Se volvió hacia ella.
—Lynn, has de hacer lo que consideres apropiado, por supuesto. Te deseo lo mejor, y quería que lo supieras.
Con un cabeceo dedicado a los demás, uno de los hombres más ricos y poderosos del país se marchó.
Wallingford esperó a que la puerta se cerrara, y luego habló en tono vehemente.
—Creo que Adrian Garner es un ser despótico.
—Pero tal vez tenga razón —dijo Lynn—. De hecho, Charles, creo que está en lo cierto.
Wallingford se encogió de hombros.
—No hay nada cierto en este lío —dijo, con aspecto contrito—. Lo siento, Lynn, pero ya sabes a qué me refiero.
—Sí.
—Lo más duro es que yo quería a Nick —dijo Wallingford—. Trabajé con él durante ocho años, y lo consideré un privilegio. Todavía me resulta increíble. —Meneó la cabeza y miró a los abogados. Después, se encogió de hombros—. Te mantendré informada sobre todo lo que averigüemos, Lynn.
Ella se levantó, y a juzgar por la mueca que no logró disimular, deduje que sus pies todavía le dolían.
Era evidente que estaba agotada, pero a instancias de ella me quedé lo suficiente para tomar un Bloody Mary en su compañía. Elegimos como tema de conversación nuestra tenue relación familiar. Le dije que había hablado con su padre el martes, cuando volví del hospital para informarle de su estado, y que llamé a mi madre el miércoles para hablarle de mi nuevo trabajo.
—Hablé con papá el día que ingresé en el hospital, y otra vez a la mañana siguiente —dijo Lynn—. Después, le dije que iba a dejar el teléfono descolgado para poder descansar, y que le llamaría durante el fin de semana. Lo haré esta tarde, después de poner los pies en alto un rato.
Me levanté y dejé sobre la mesa el vaso vacío.
—Seguiremos en contacto.
Hacía un día tan bonito que decidí pasear los tres kilómetros que distaba mi casa. Pasear aclara mis ideas, y tenía la impresión de que bullía con demasiadas cosas. Los dos últimos minutos con Lynn exigían una atención especial. Cuando fui a verla al hospital la segunda vez, estaba hablando por teléfono. Cuando colgó, dijo «Yo también te quiero». Después, me vio y dijo que había estado hablando con su padre.

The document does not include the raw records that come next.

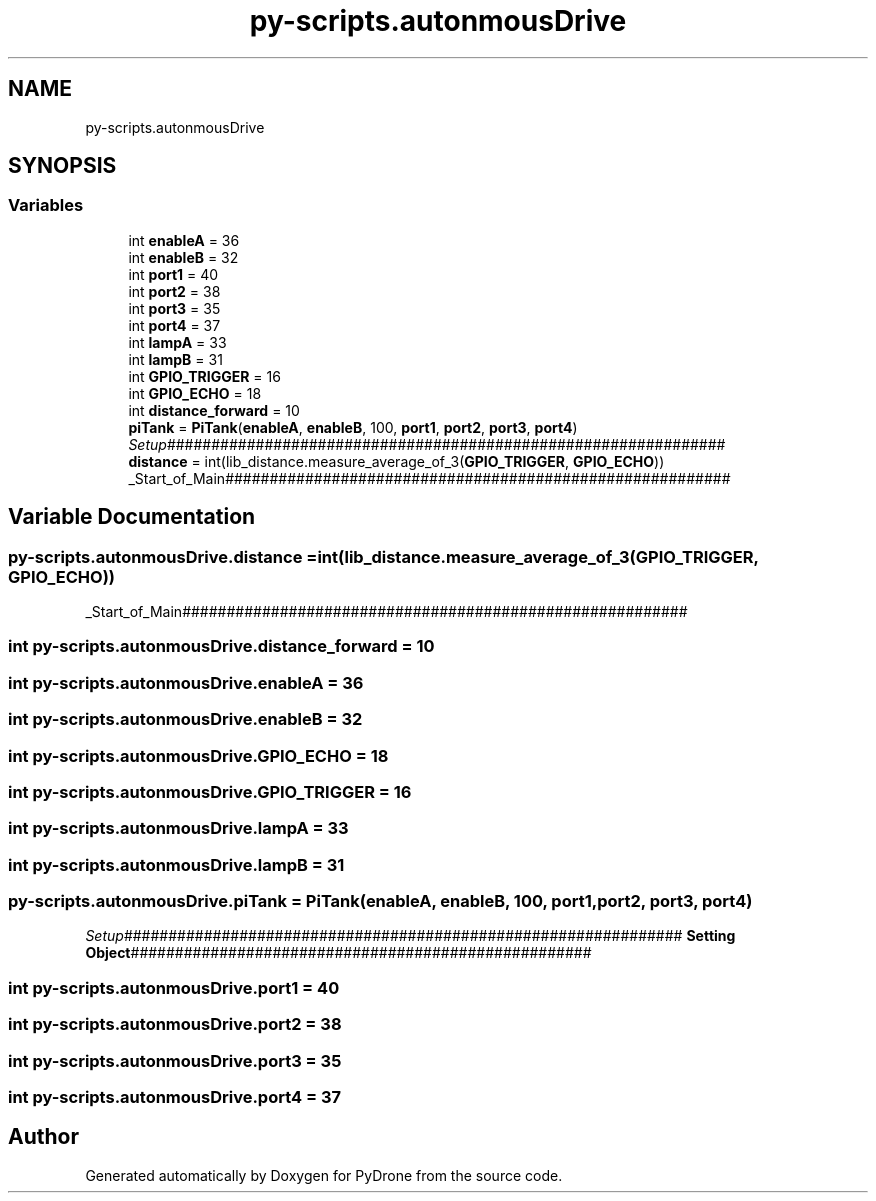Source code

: .TH "py-scripts.autonmousDrive" 3 "Tue Oct 22 2019" "Version 1.0" "PyDrone" \" -*- nroff -*-
.ad l
.nh
.SH NAME
py-scripts.autonmousDrive
.SH SYNOPSIS
.br
.PP
.SS "Variables"

.in +1c
.ti -1c
.RI "int \fBenableA\fP = 36"
.br
.ti -1c
.RI "int \fBenableB\fP = 32"
.br
.ti -1c
.RI "int \fBport1\fP = 40"
.br
.ti -1c
.RI "int \fBport2\fP = 38"
.br
.ti -1c
.RI "int \fBport3\fP = 35"
.br
.ti -1c
.RI "int \fBport4\fP = 37"
.br
.ti -1c
.RI "int \fBlampA\fP = 33"
.br
.ti -1c
.RI "int \fBlampB\fP = 31"
.br
.ti -1c
.RI "int \fBGPIO_TRIGGER\fP = 16"
.br
.ti -1c
.RI "int \fBGPIO_ECHO\fP = 18"
.br
.ti -1c
.RI "int \fBdistance_forward\fP = 10"
.br
.ti -1c
.RI "\fBpiTank\fP = \fBPiTank\fP(\fBenableA\fP, \fBenableB\fP, 100, \fBport1\fP, \fBport2\fP, \fBport3\fP, \fBport4\fP)"
.br
.RI "\fISetup\fP############################################################### "
.ti -1c
.RI "\fBdistance\fP = int(lib_distance\&.measure_average_of_3(\fBGPIO_TRIGGER\fP, \fBGPIO_ECHO\fP))"
.br
.RI "_Start_of_Main######################################################### "
.in -1c
.SH "Variable Documentation"
.PP 
.SS "py\-scripts\&.autonmousDrive\&.distance = int(lib_distance\&.measure_average_of_3(\fBGPIO_TRIGGER\fP, \fBGPIO_ECHO\fP))"

.PP
_Start_of_Main######################################################### 
.SS "int py\-scripts\&.autonmousDrive\&.distance_forward = 10"

.SS "int py\-scripts\&.autonmousDrive\&.enableA = 36"

.SS "int py\-scripts\&.autonmousDrive\&.enableB = 32"

.SS "int py\-scripts\&.autonmousDrive\&.GPIO_ECHO = 18"

.SS "int py\-scripts\&.autonmousDrive\&.GPIO_TRIGGER = 16"

.SS "int py\-scripts\&.autonmousDrive\&.lampA = 33"

.SS "int py\-scripts\&.autonmousDrive\&.lampB = 31"

.SS "py\-scripts\&.autonmousDrive\&.piTank = \fBPiTank\fP(\fBenableA\fP, \fBenableB\fP, 100, \fBport1\fP, \fBport2\fP, \fBport3\fP, \fBport4\fP)"

.PP
\fISetup\fP############################################################### \fBSetting Object\fP#################################################### 
.SS "int py\-scripts\&.autonmousDrive\&.port1 = 40"

.SS "int py\-scripts\&.autonmousDrive\&.port2 = 38"

.SS "int py\-scripts\&.autonmousDrive\&.port3 = 35"

.SS "int py\-scripts\&.autonmousDrive\&.port4 = 37"

.SH "Author"
.PP 
Generated automatically by Doxygen for PyDrone from the source code\&.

¿Había equivocado el día en que habló con él? ¿O había otra persona al teléfono? Podría haber sido una amiga. La frase «te quiero», cuando estoy hablando con mis amigos, no me sugiere nada. Pero hay muchas formas de decir «Yo también te quiero», y la voz de Lynn había sugerido algo sexual.
La siguiente posibilidad que pasó por mi cabeza me dejó asombrada. ¿Habría estado hablando la señora de Nicholas Spencer con su desaparecido esposo?